> EXERCISE GOAL
Scan the entries below and return each line that contains "hand".

[Records from a data source]
++++++
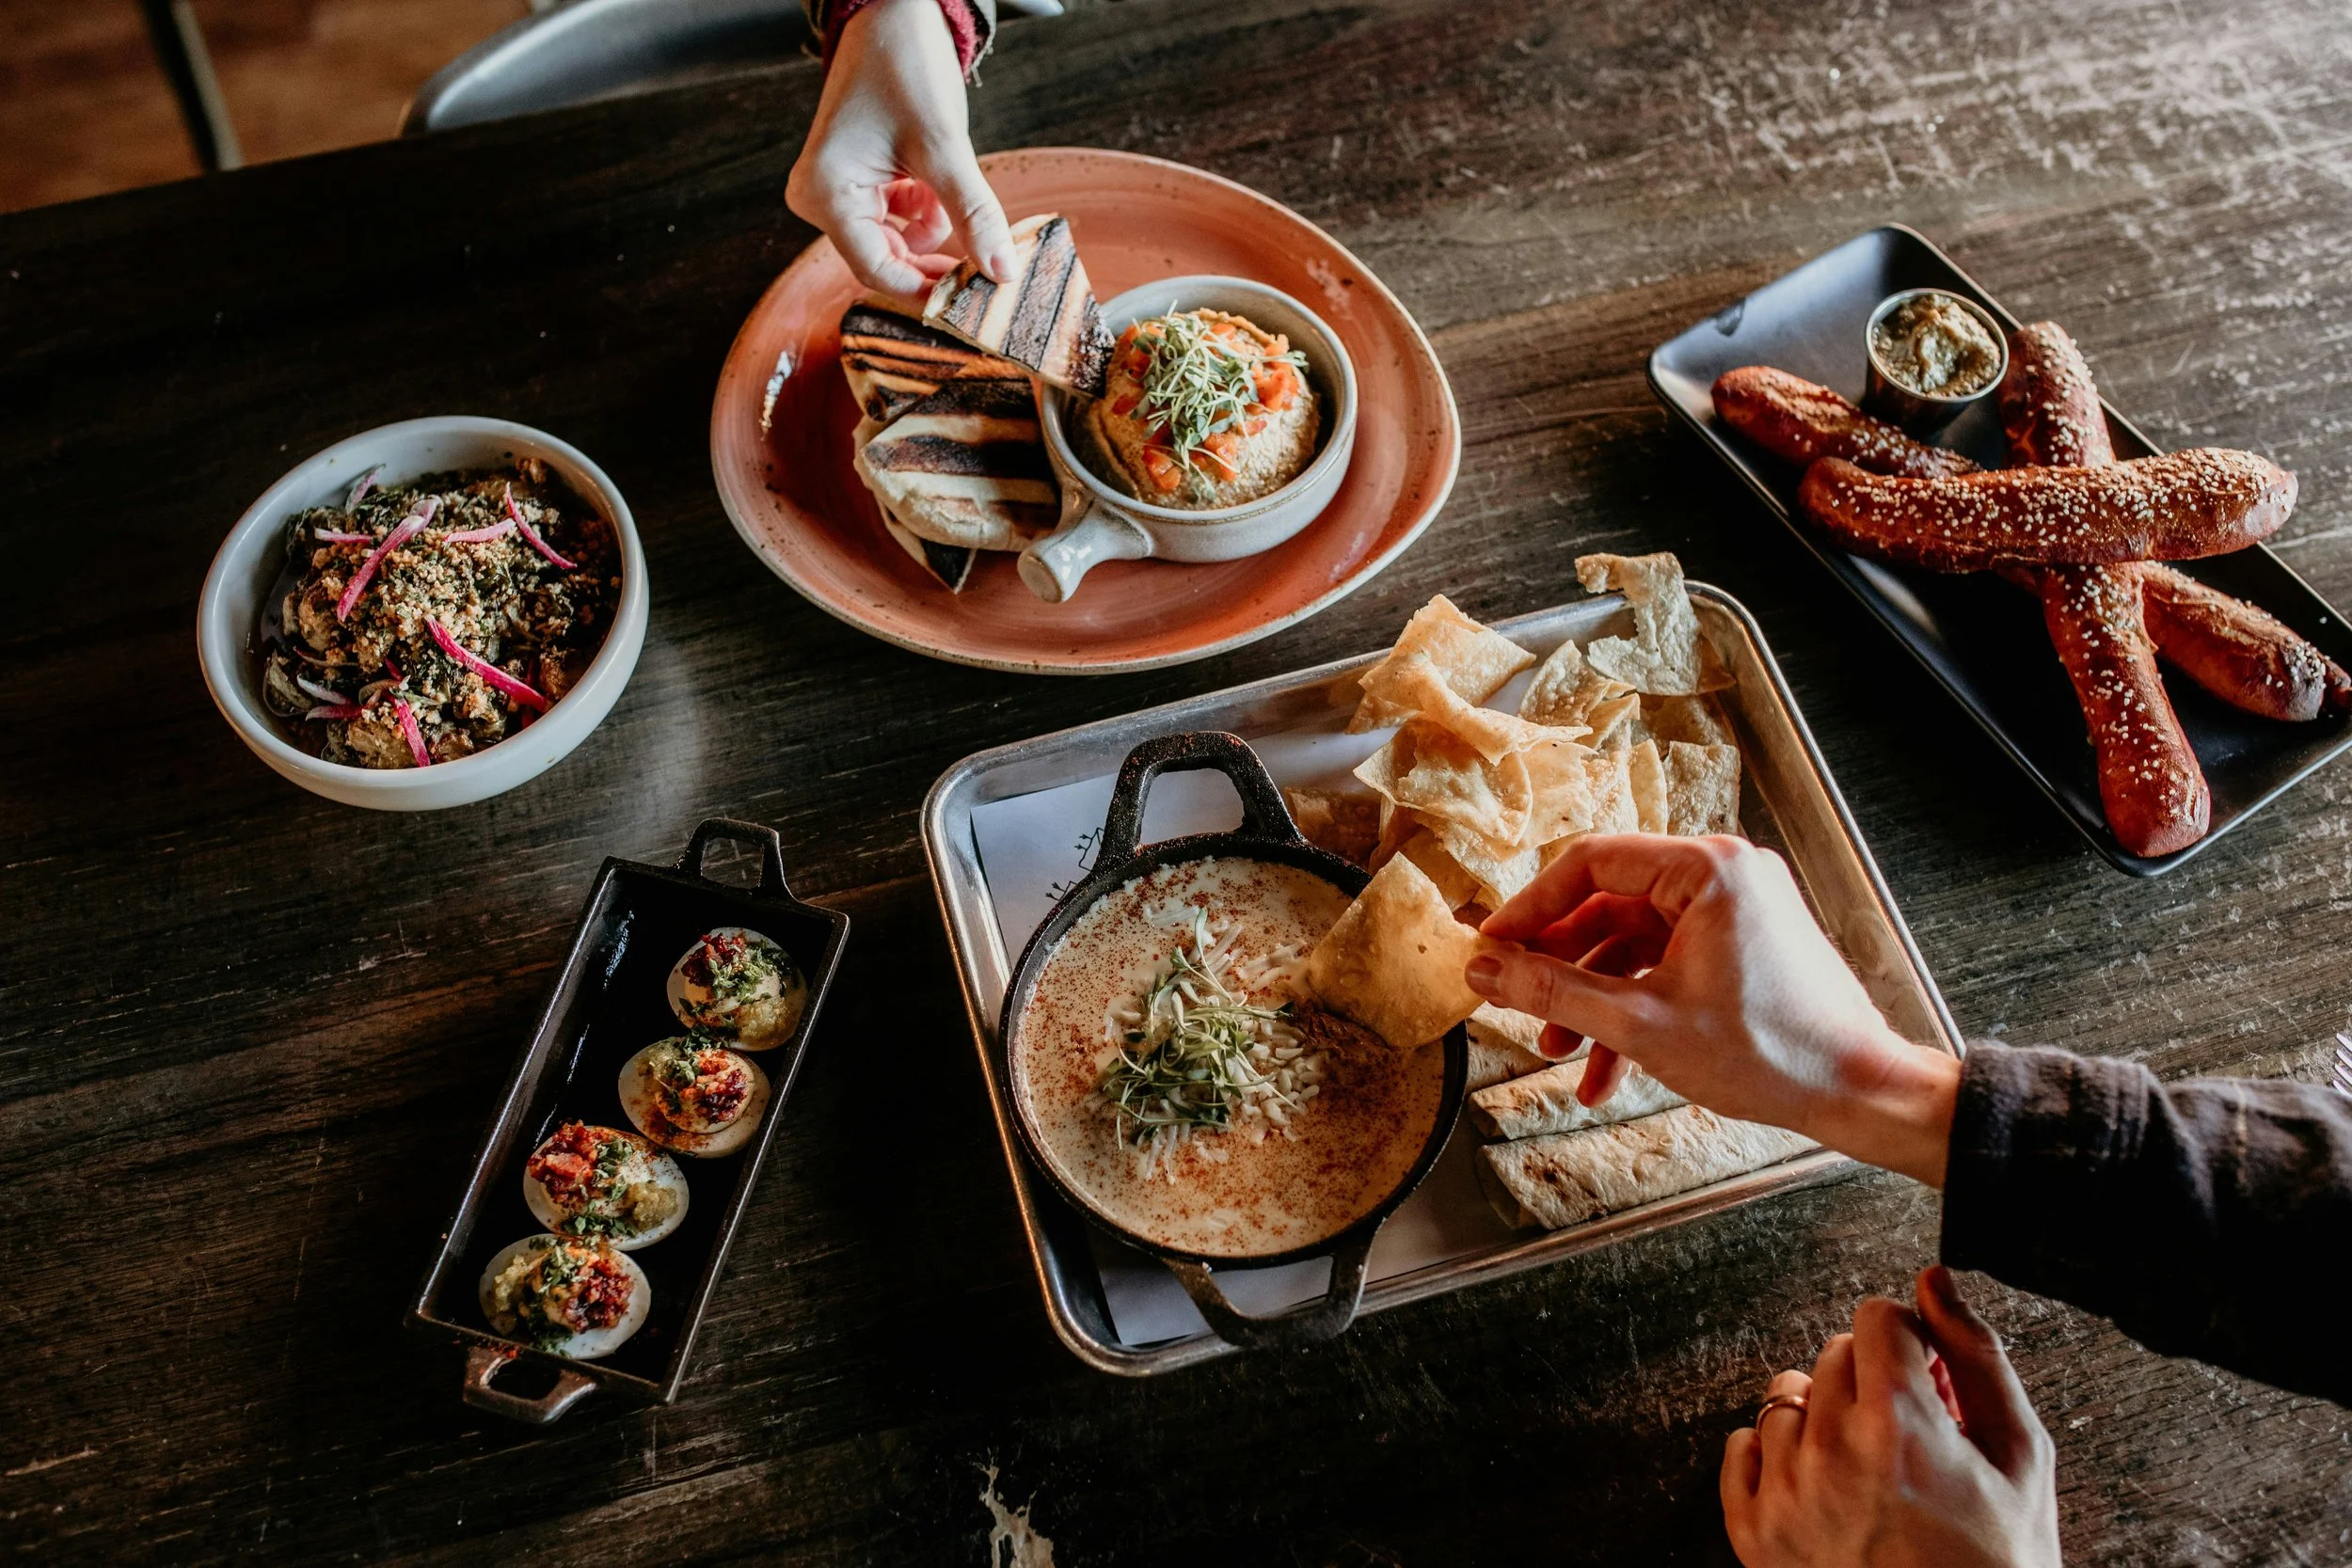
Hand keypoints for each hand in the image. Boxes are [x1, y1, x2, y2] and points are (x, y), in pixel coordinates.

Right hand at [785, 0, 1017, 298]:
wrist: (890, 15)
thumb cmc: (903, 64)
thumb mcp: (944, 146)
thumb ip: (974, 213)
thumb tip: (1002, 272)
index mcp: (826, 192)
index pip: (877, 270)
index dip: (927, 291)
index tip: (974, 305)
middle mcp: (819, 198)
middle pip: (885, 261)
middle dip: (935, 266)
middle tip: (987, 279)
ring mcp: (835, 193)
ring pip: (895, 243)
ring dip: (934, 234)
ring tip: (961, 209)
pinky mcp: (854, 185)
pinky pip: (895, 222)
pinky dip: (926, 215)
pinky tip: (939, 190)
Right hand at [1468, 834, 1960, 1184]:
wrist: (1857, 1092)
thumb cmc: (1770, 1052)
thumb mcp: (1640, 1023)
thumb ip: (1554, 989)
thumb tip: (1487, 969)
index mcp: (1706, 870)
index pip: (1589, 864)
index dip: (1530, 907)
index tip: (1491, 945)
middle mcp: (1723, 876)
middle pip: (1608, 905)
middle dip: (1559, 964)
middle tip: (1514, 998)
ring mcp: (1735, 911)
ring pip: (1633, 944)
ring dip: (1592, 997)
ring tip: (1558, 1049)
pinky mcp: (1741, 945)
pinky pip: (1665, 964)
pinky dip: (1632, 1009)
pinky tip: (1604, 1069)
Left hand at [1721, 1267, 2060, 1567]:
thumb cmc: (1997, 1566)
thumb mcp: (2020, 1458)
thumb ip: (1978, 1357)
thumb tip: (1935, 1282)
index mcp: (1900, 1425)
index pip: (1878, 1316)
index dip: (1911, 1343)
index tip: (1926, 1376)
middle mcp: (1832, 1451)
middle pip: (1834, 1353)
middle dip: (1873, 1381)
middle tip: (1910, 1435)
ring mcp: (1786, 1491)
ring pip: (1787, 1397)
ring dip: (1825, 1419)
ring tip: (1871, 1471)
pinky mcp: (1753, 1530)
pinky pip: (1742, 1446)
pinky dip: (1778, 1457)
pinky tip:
++++++
> ANSWER SECTION
Hand keypoints for each hand in the image. Boxes are [x1, y1, x2, y2] and points are (x, y), in pixel coordinates.
Right hand at [785, 0, 1017, 298]:
Right hand at [1468, 834, 1960, 1184]:
Left hand at [1721, 1267, 2060, 1567]:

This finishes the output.